[Extracted data lines]
[Start of Attachment]
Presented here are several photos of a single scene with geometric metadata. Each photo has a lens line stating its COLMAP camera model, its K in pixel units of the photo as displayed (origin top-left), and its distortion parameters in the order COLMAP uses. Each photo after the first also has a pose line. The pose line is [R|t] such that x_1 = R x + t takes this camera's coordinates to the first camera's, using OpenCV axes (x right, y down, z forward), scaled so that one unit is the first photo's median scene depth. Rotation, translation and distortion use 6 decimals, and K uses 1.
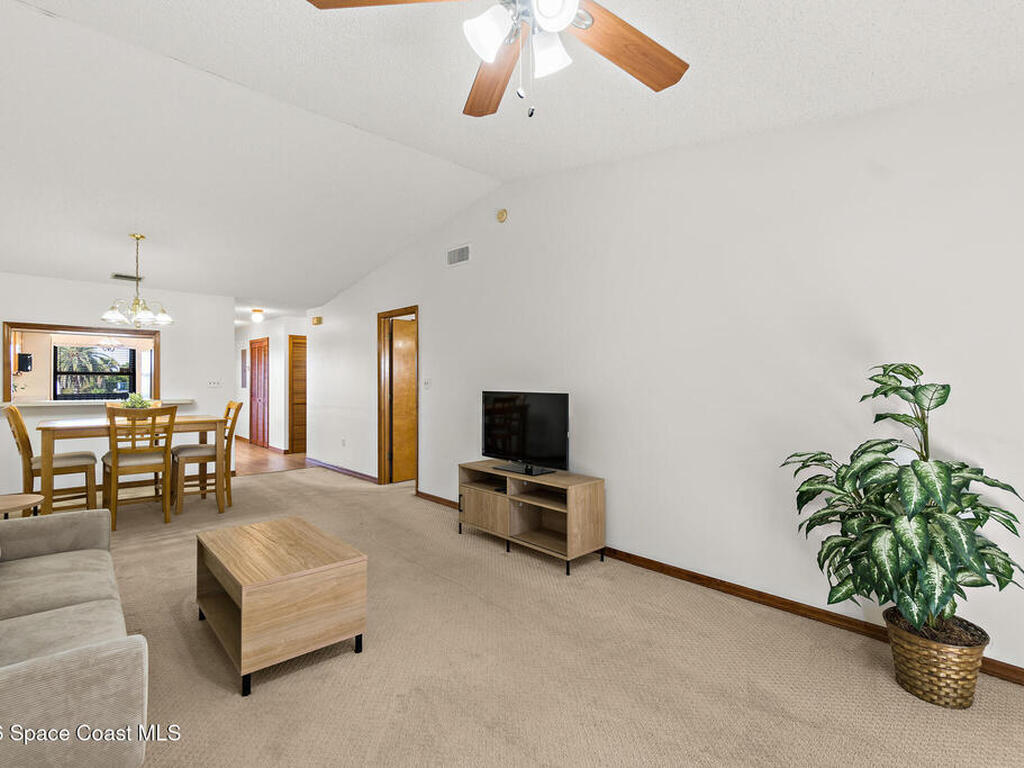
lens RADIAL K [[503.9, 0, 498.6], [0, 503.9, 379.9], [0, 0, 1]] dist [-0.015409, 0.000061]
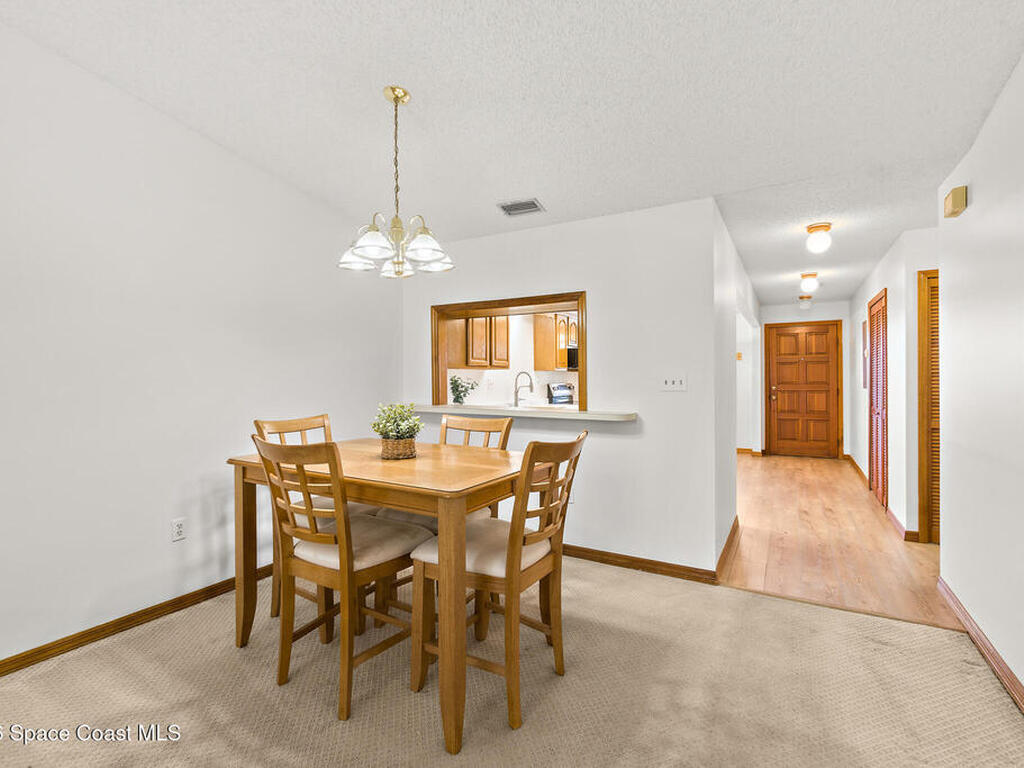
lens RADIAL K [[503.9, 0, 498.6], [0, 503.9, 379.9], [0, 0, 1]] dist [-0.015409, 0.000061]
pose [[0.304549, -0.000086, -0.952497, -0.127181], [0.010309, 0.999942, 0.003206, 0.000556], [0.952441, -0.010795, 0.304533, 0.575842]]
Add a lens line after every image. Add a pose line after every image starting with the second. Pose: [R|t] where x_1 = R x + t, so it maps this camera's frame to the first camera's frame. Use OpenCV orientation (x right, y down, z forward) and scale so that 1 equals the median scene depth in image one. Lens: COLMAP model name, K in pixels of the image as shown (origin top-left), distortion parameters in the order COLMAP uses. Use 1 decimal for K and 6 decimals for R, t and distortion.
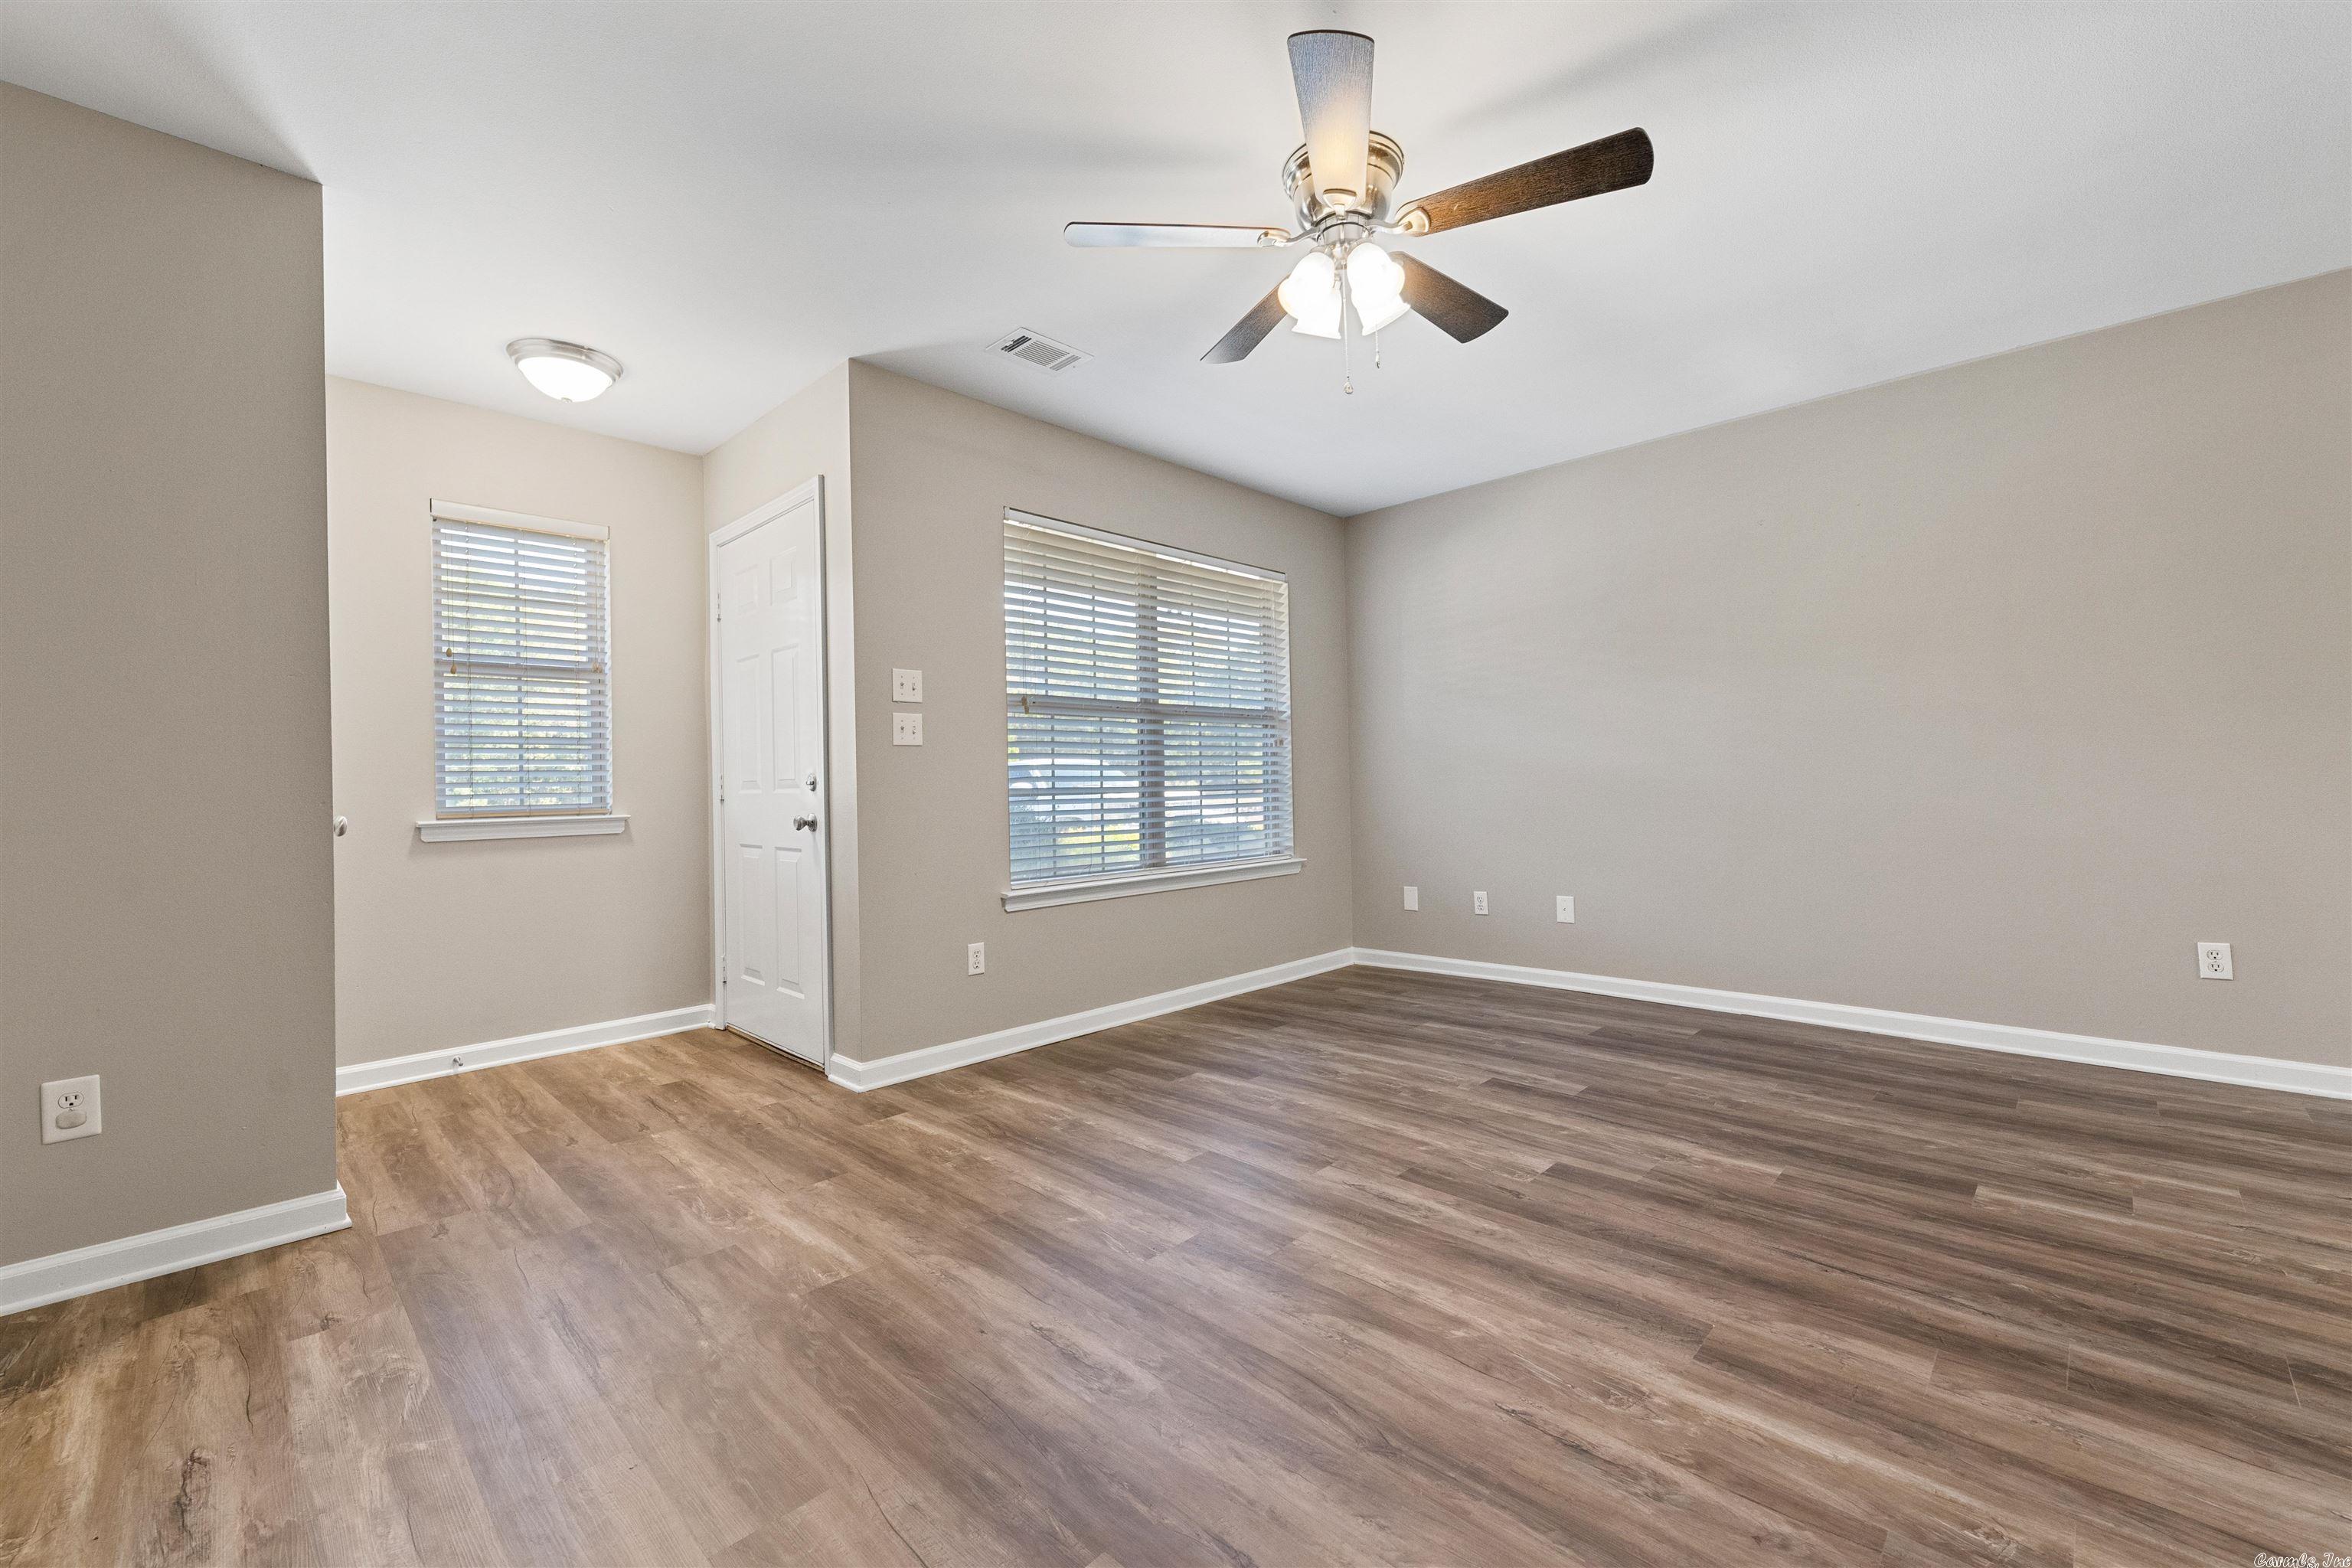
lens RADIAL K [[962.5, 0, 1167.0], [0, 962.5, 760.9], [0, 0, 1]] dist [-0.001438, -0.000692]
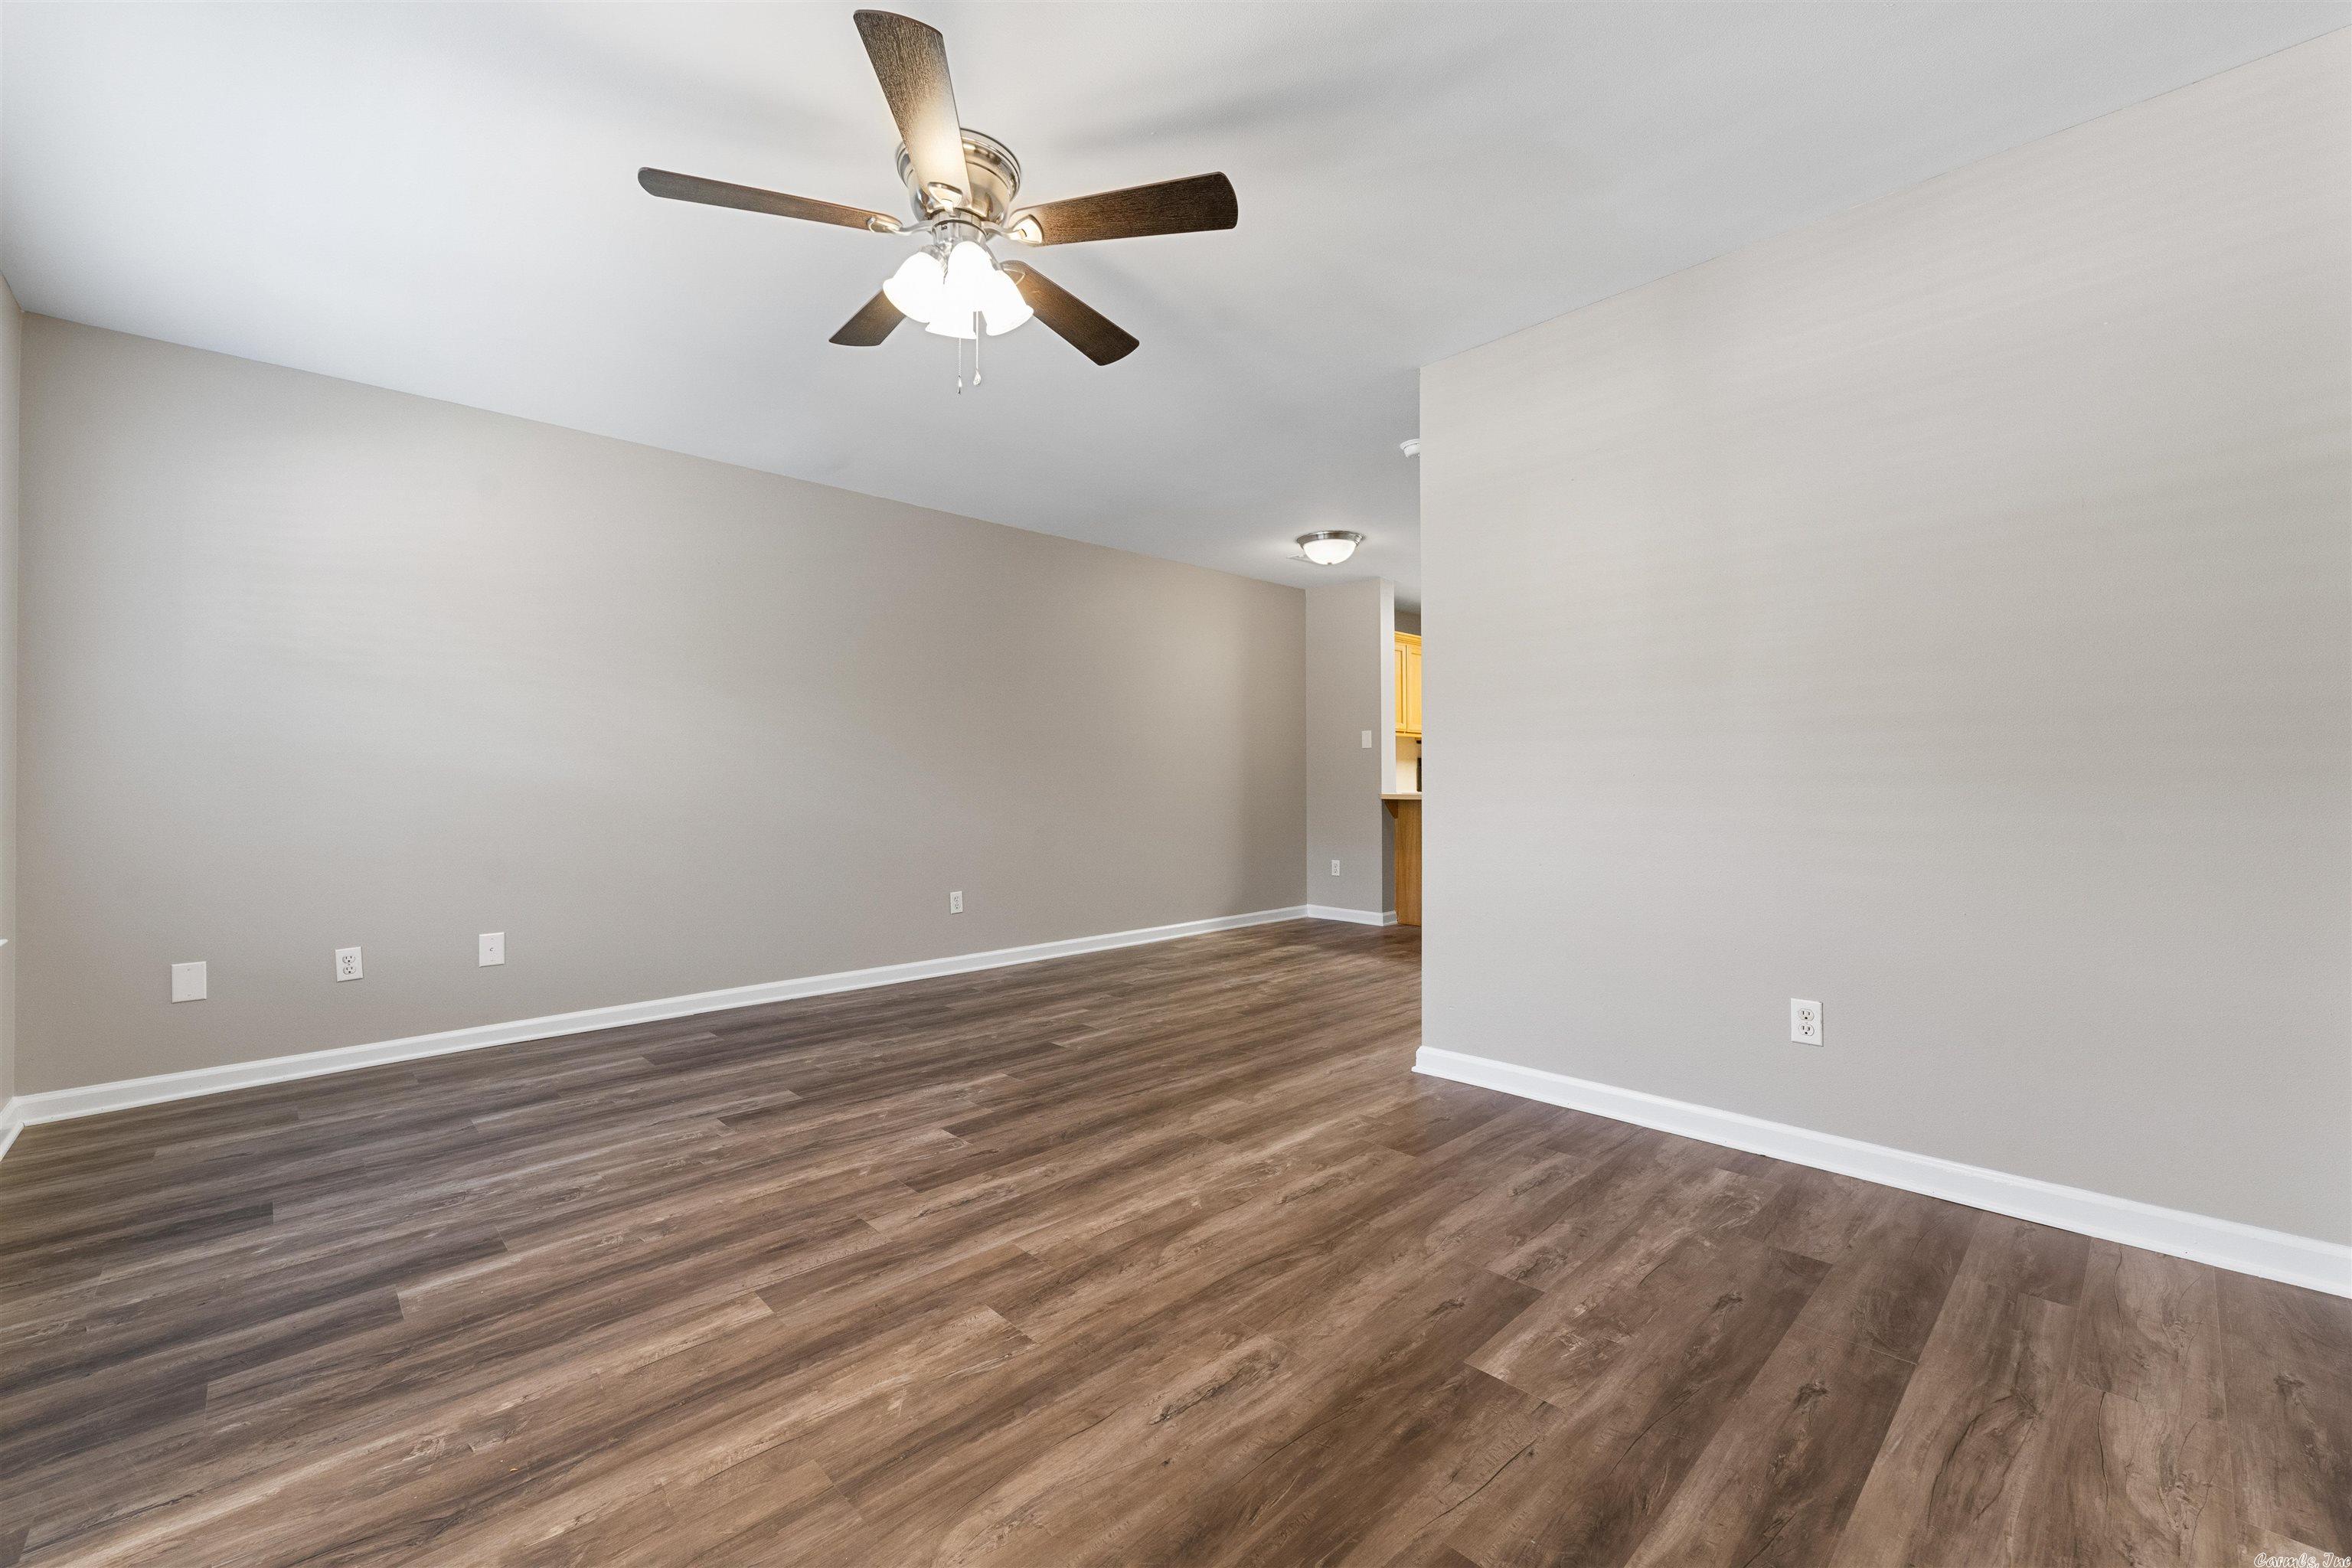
lens RADIAL K [[962.5, 0, 1167.0], [0, 962.5, 760.9], [0, 0, 1]] dist [-0.001438, -0.000692]
pose [[0.021737, 0.042589, 0.998856, -0.732229], [-0.017348, 0.998958, -0.042216, 0.028286], [-0.999613, -0.016410, 0.022453, 0.709371]]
[End of Attachment]
Rewrite all of the lines above, swapping "lens line" for "camera line" wherever it occurs and keeping everything else the same. Omit the pictures from your answer.

◆ **REPLY TO THE EXERCISE**:
Presented here are several photos of a single scene with geometric metadata. Each photo has a camera line stating its COLMAP camera model, its K in pixel units of the photo as displayed (origin top-left), and its distortion parameters in the order COLMAP uses. Each photo after the first also has a pose line. The pose line is [R|t] such that x_1 = R x + t takes this camera's coordinates to the first camera's, using OpenCV axes (x right, y down, z forward), scaled so that one unit is the first photo's median scene depth. Rotation, translation and distortion use 6 decimals, and K uses 1.
lens RADIAL K [[503.9, 0, 498.6], [0, 503.9, 379.9], [0, 0, 1]] dist [-0.015409, 0.000061]
lens RADIAL K [[503.9, 0, 498.6], [0, 503.9, 379.9], [0, 0, 1]] dist [-0.015409, 0.000061]
pose [[0.304549, -0.000086, -0.952497, -0.127181], [0.010309, 0.999942, 0.003206, 0.000556], [0.952441, -0.010795, 0.304533, 0.575842]]
Add a camera line after every image. Add a pose line after every image starting with the second. Pose: [R|t] where x_1 = R x + t, so it maps this camera's frame to the first camera's frame. Use OpenCV orientation (x right, y down, z forward) and scale so that 1 equals the median scene depth in image one. Lens: COLMAP model name, K in pixels of the image as shown (origin top-left), distortion parameters in the order COLMAP uses. Use 1 decimal for K and 6 decimals for R, t and distortion.
lens RADIAL K [[962.5, 0, 1167.0], [0, 962.5, 760.9], [0, 0, 1]] dist [-0.001438, -0.000692]
lens RADIAL K [[962.5, 0, 1167.0], [0, 962.5, 760.9], [0, 0, 1]] dist [-0.001438, -0.000692]
pose [[0.021737, 0.042589, 0.998856, -0.732229], [-0.017348, 0.998958, -0.042216, 0.028286], [-0.999613, -0.016410, 0.022453, 0.709371]]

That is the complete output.